Créée au Gabon depuis plus de vingt ans, la SEEG ne parvient pas toujours à distribuer de l’eau propre, malgré le départ de Véolia. Le précieux liquide menace la santé des populations, et surtout des plus jeunes.
Créée en 1950, la Société d’Energie et d’Eau du Gabon (SEEG) est aujourd’hui une entreprise riche de plus d’un demi-siècle. Privatisée en 1997, 51% de ses actions étaient détenues par le groupe français Véolia, jusqu’au premier trimestre 2018. Le reste étant entre les mains de l’Etat gabonais qui a rompu le contrat il y a quelques mois. L’entreprise détient le monopole de la distribution d’eau et d’électricité dans le pays.
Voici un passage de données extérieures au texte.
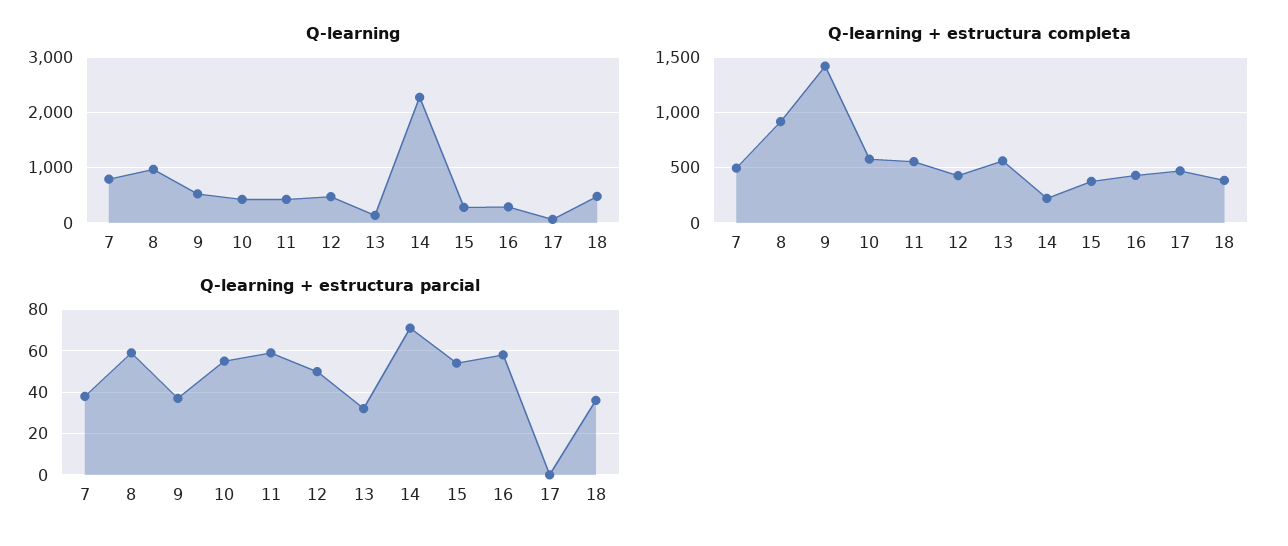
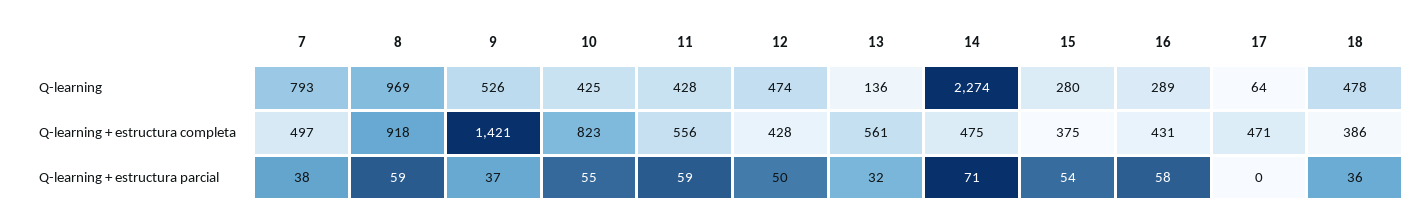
  {
    "Q-learning": {
      "7": 793,
      "8": 969,
      "9": 526,
      "10": 425,
      "11": 428,
      "12": 474,
      "13": 136,
      "14": 2274,
      "15": 280,
      "16": 289,
      "17": 64,
      "18": 478
    },
    "Q-learning + estructura completa": {
      "7": 497,
      "8": 918,
      "9": 1421,
-     "10": 600,
+     "10": 823,
      "11": 556,
      "12": 428,
      "13": 561,
-     "14": 200,
+     "14": 475,
      "15": 375,
      "16": 431,
      "17": 471,
      "18": 386
    },
    "Q-learning + estructura parcial": {
      "7": 38,
      "8": 59,
      "9": 37,
      "10": 55,
      "11": 59,
      "12": 50,
      "13": 32,
      "14": 71,
      "15": 54,
      "16": 58,
      "17": 0,
      "18": 36
    }
  }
La SEEG est dotée d’installations industrielles constituées de centrales thermiques et de stations de pompage d’eau à Libreville et à l’intérieur du pays. Mais comment expliquer cette eau impropre qui sort des robinets des gabonais ? L’eau distribuée semble très impure, vu sa couleur à la sortie du robinet. Bon nombre de gabonais s’en plaignent depuis de nombreuses années . « Nous avons bu hier mardi une eau sale, bourrée de graine de sable sans savoir pourquoi », déclarait Samuel, client de la SEEG.
« La mauvaise qualité de l’eau est à l’origine de la diarrhée chez les enfants », clame madame Marie, mère d’une importante et grande famille. Certains médecins interdisent de donner cette eau aux enfants de bas âge. La population ne cesse de s’inquiéter. Malgré l’assurance sur le changement de la qualité de l’eau promis par Philippe Nlome Nze en 2017, à lépoque Directeur Délégué Eau Estuaire en charge de la production et de la distribution pour Libreville, Owendo et Akanda, rien de sain ne coule des robinets.
Que faire face à ce problème ? Tout le monde ne pouvant s’acheter une eau minérale qui s’élève au prix de 600cf la bouteille d’1,5 litres. Le gabonais économiquement faible crie « au secours à une eau potable ».